Ziegler hopes to invite Nashville leaders to her monthly house dinners. 

“There is a big gap between academics and practice [and] hosting these conversations can make sure that that gap has been closed,” Ziegler said.

Dr. Eric Barth, faculty head of Hank Ingram House and professor of mechanical engineering, hopes to use his monthly house events to guide students through their paths in college and beyond.

Dr. Eric Barth and his family standing outside the front of Hank Ingram House
Dr. Eric Barth and his family at Hank Ingram House. (Vanderbilt University)

“With the monthly events, I’m going to [invite] different folks that are in different disciplines and that hold a variety of different jobs,” Barth said. “I’m hoping that most of those conversations give people the information that the path is always different for each person to get to that dream job or that dream career you’re passionate about.”
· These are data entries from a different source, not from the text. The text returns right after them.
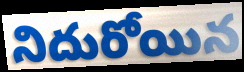
నిదురోయిన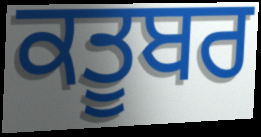
ਕਤੂਬਰ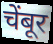
चेंबूर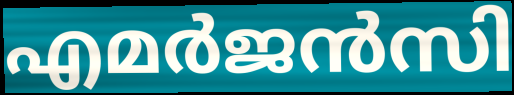
എമർജൻസി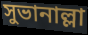
সুভানাল্লাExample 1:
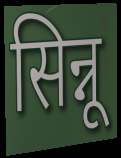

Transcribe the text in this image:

सिन्नू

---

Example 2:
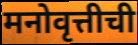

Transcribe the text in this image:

मनोवृत्तीची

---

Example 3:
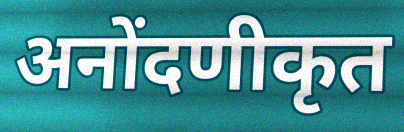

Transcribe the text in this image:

अनोंदणीकृत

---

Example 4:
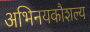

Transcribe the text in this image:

अभिनयकौशल्य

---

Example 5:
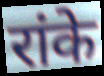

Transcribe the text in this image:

रांके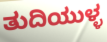
ತುದಿಯುಳ್ಳ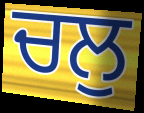
ਚਲੁ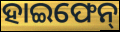
ହାଇଫେନ୍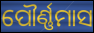
ପୌର୍ଣ୍ଣମାସ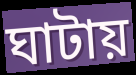
ঘাটায়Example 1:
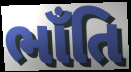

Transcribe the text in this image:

ભાઁતિ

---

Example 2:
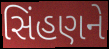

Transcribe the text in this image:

સિંહણને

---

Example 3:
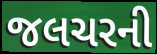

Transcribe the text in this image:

જલચરની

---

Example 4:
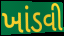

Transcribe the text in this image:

ખાંડવી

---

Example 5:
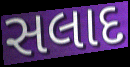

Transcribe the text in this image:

સલાદ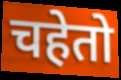
चहेतो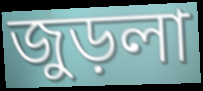
জুড়লা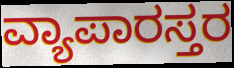
ವ್ಯಾಪಾರಸ್ತರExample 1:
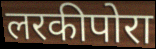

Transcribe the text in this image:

लरकीपोरा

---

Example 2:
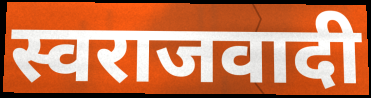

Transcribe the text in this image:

स्वराजवादी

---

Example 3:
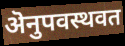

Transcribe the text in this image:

ऄनुपवस्थवत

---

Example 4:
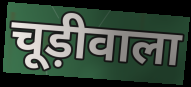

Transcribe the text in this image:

चूड़ीवाला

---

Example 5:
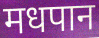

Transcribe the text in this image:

मधपान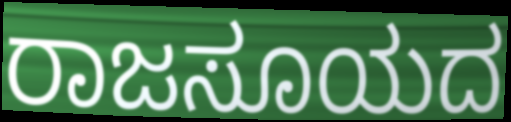
ರಾಜಸೂಯದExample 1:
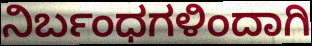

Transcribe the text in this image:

ನಿರ್ಬಂಧಗಳಿಂದಾಗಿ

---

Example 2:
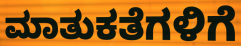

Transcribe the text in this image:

ಮಾತುಕತೆಗಳಿಗೆ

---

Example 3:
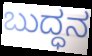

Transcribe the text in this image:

ಬುದ್ಧನ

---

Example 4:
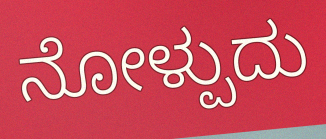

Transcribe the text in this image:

ನೋಳ್ಪುದು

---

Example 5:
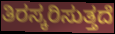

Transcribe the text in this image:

ತಿರಸ್ಕರಿಸುತ್ತದೆ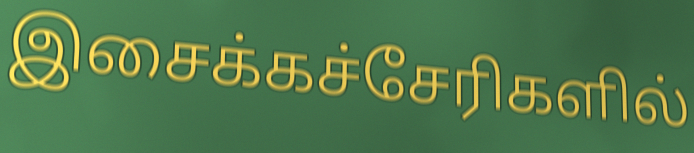
இசைக்கச்சேரிகளில்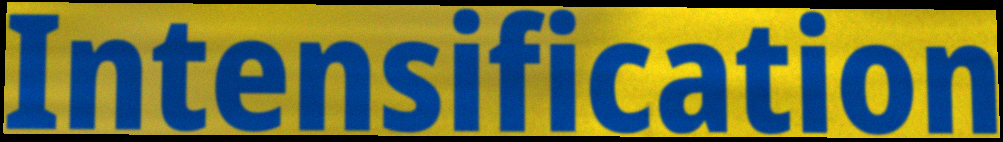
Intensification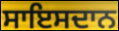
ਸਾਇਸਦਾਨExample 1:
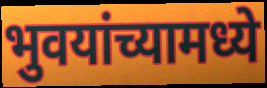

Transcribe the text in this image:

भुवयांच्यामध्ये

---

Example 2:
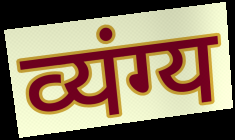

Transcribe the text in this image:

व्यंग्य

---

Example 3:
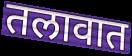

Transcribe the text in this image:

तलावात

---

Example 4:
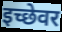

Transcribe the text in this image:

इच्छेवर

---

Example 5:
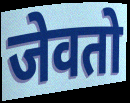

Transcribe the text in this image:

जेवतो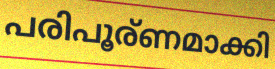
പരിപൂര്ണമാക്കിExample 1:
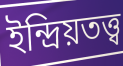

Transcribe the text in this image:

ইন্দ্রিয়তত্ত্ব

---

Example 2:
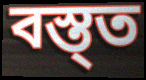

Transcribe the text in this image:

বস্ত্ত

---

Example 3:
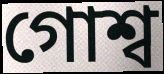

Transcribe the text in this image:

গোশ্ব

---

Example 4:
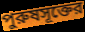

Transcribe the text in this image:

পুরুষসূক্তের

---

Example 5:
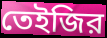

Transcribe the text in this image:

তেইজির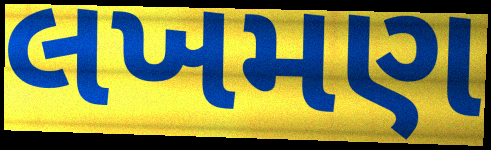
લખમણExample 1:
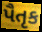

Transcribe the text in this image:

પૈતૃક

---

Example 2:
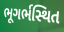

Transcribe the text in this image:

ભૂગર્ભસ્થિત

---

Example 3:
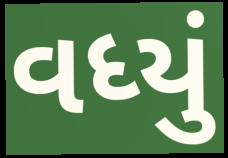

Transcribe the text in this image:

વધ્યું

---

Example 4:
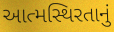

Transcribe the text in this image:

When asked what they hope their residents know about them, each of the faculty heads responded that they hope students learn that their faculty heads are approachable and open. 

“I hope that from me, residents get the sense that professors want to talk to students,” Barth said. 

More importantly, the new faculty heads all expressed excitement to introduce their three cats, two dogs, a lizard and other furry friends to their house communities. At one of West House’s initial signature events, residents already had the opportunity to meet Pendergrass’s dog Scooter, an English Springer Spaniel. 

“We had a meet and greet with my dog so that everybody could meet him,” Pendergrass said.